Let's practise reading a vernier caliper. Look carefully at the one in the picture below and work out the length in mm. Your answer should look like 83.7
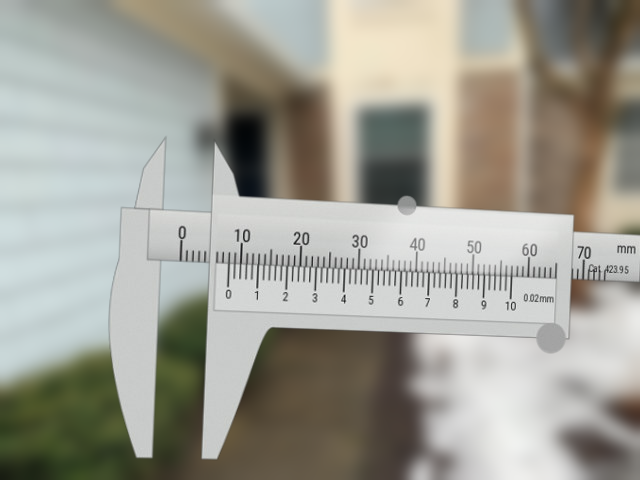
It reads 8.0
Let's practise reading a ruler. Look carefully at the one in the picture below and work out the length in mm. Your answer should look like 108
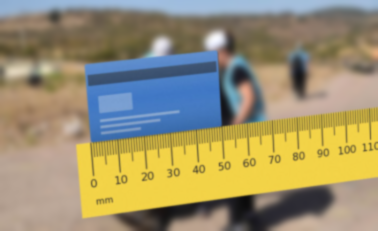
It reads 50
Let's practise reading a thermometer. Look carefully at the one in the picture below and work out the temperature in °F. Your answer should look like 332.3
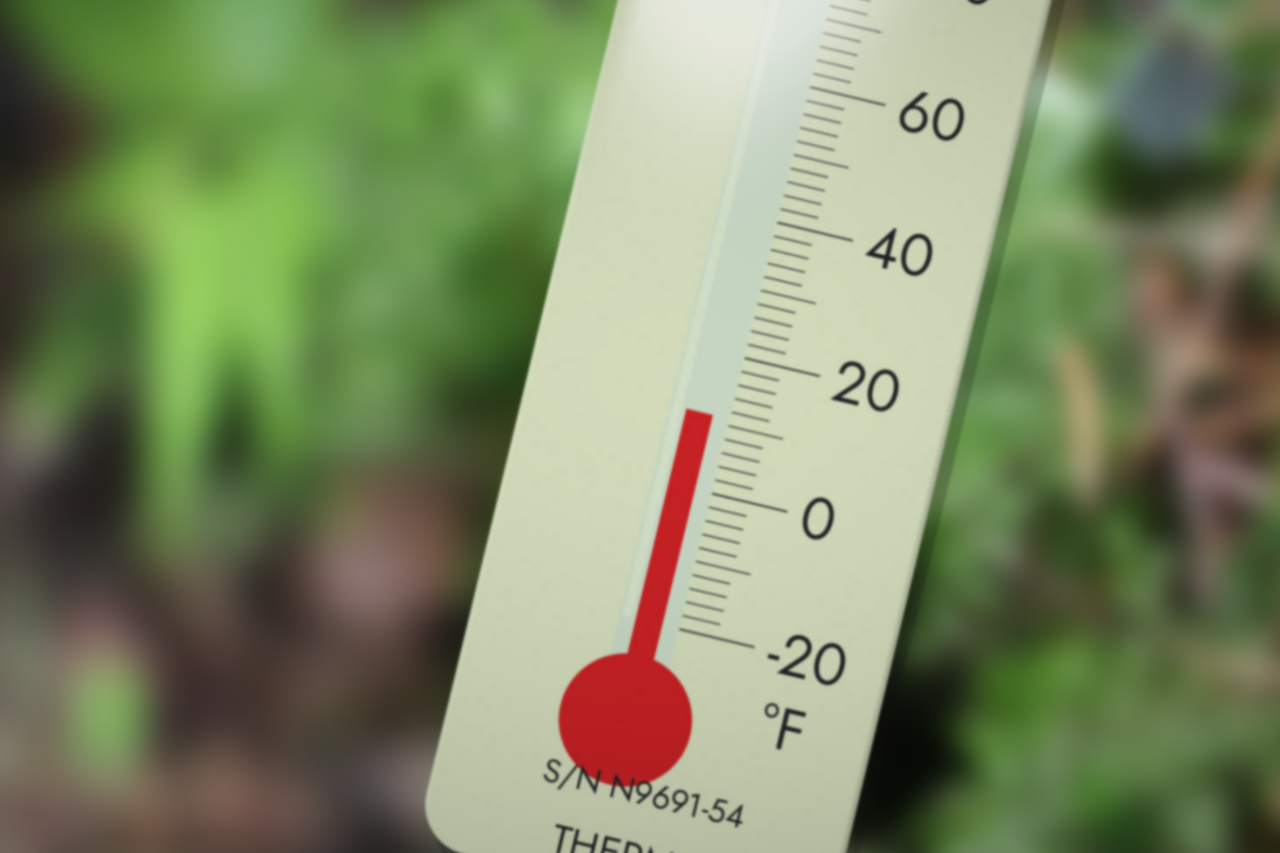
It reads 11
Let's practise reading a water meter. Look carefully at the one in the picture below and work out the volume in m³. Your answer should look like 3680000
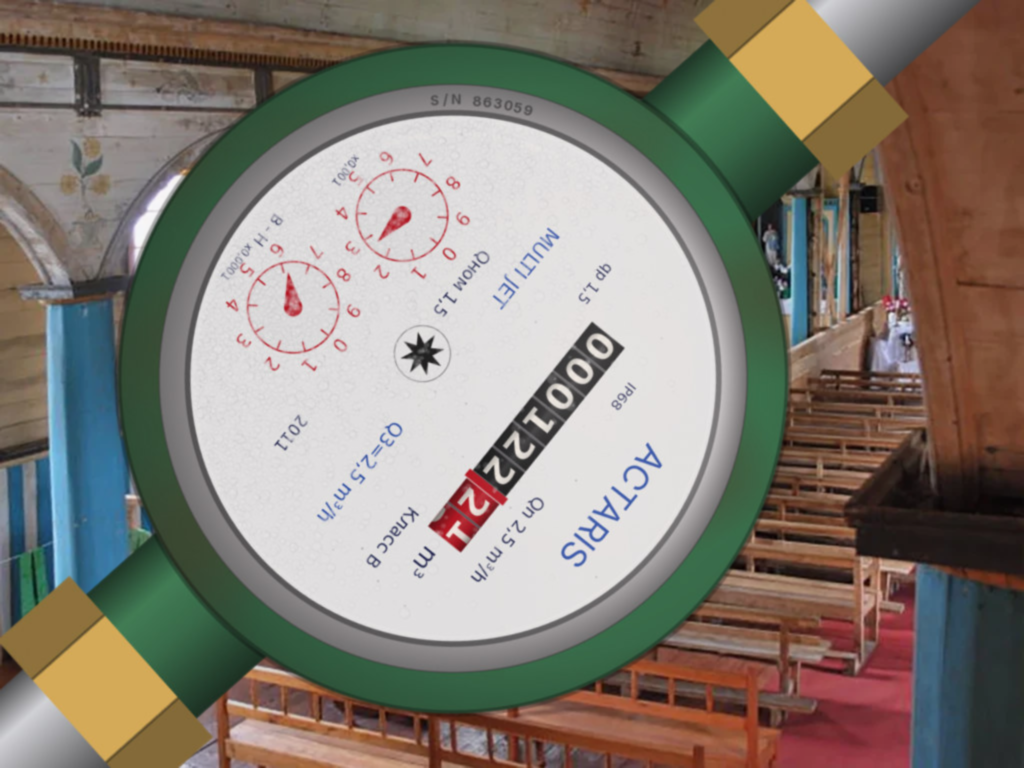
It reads 122.2126
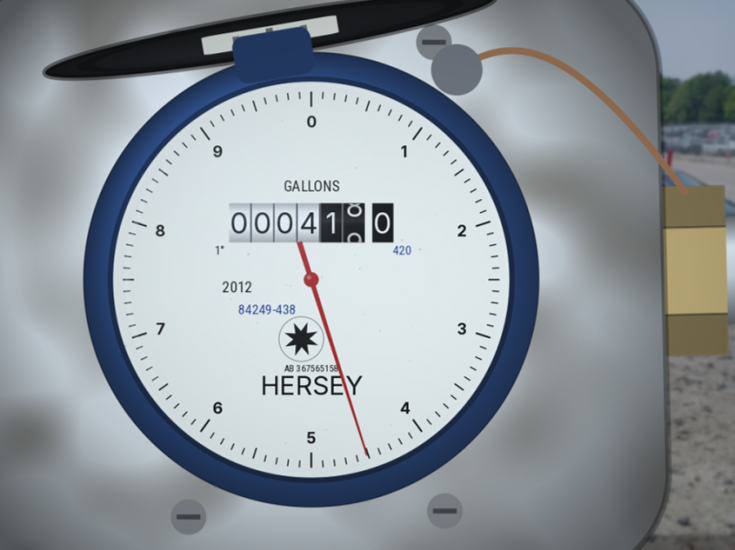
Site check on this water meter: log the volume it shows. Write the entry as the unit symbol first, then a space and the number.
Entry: gal 4184.5
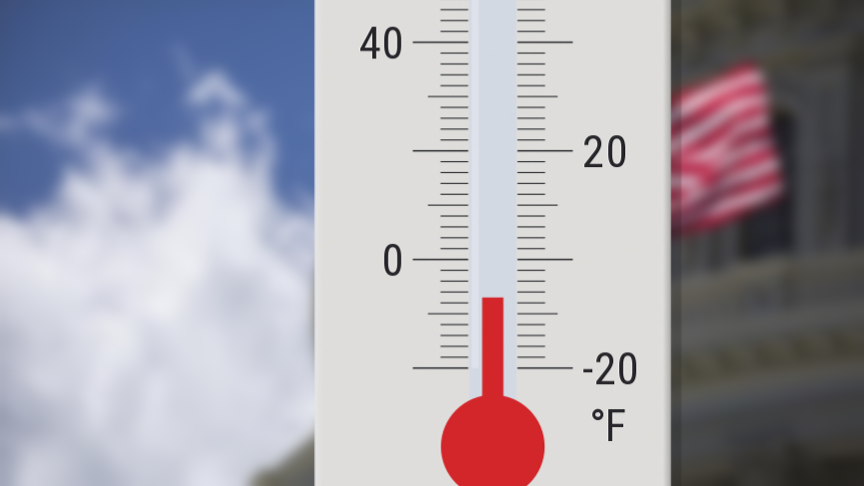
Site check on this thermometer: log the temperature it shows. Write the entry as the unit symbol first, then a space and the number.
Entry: °F -7
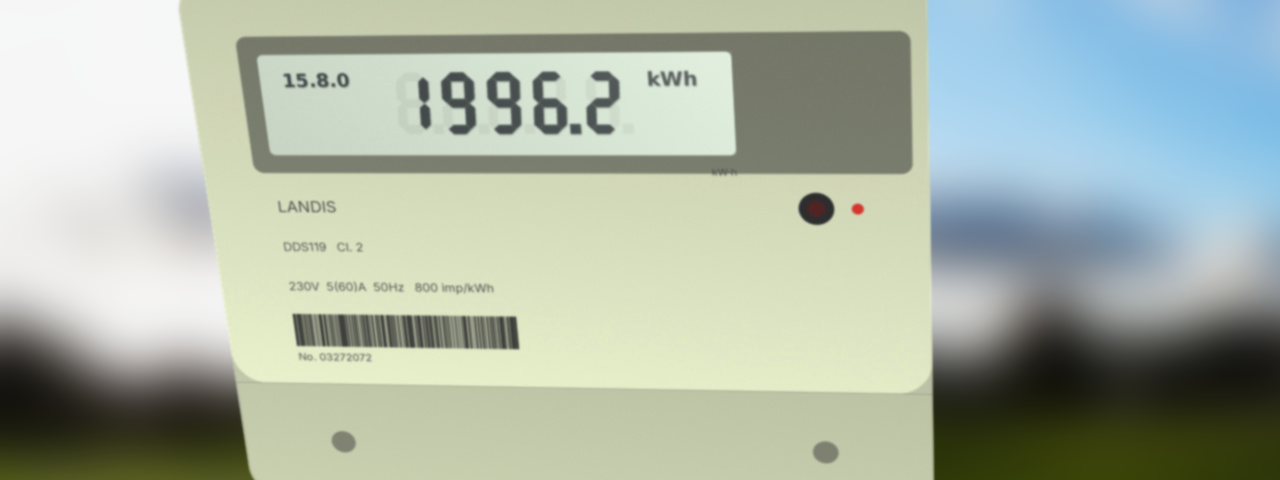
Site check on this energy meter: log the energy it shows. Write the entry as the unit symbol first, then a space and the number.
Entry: kWh 1996.2
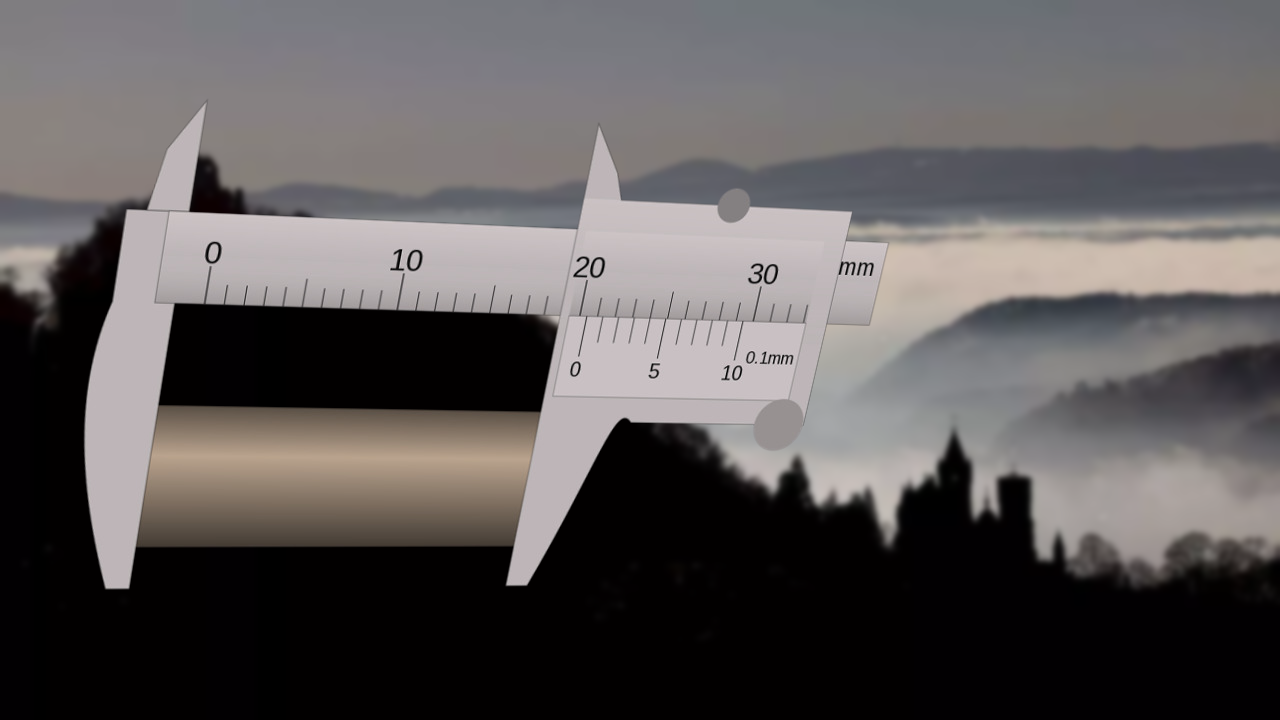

## WORK TO BE COMPLETED
Reproduce the listing above word for word, leaving out the pictures.

## EXPECTED ANSWER
Let's practise reading a vernier caliper. Look carefully at the one in the picture below and work out the length in mm. Your answer should look like 83.7
It reads 8.0
Let's practise reading a ruler. Look carefully at the one in the picture below and work out the length in mm. Your answer should look like 108
It reads 50
Let's practise reading a thermometer. Look carefully at the one in the picture below and work out the temperature in °F. Your answer should look like 332.3
It reads 11
Let's practise reading a water meter. Look carefully at the one in the picture below and work out the volume in m³. Your answer should look like 3680000
It reads 122.2126
Site check on this water meter: log the volume it shows. Write the entry as the unit symbol first, then a space and the number.
Entry: gal 4184.5
Site check on this thermometer: log the temperature it shows. Write the entry as the unit symbol first, then a space and the number.
Entry: °F -7
Site check on this energy meter: log the energy it shows. Write the entry as the unit symbol first, then a space and the number.
Entry: kWh 1996.2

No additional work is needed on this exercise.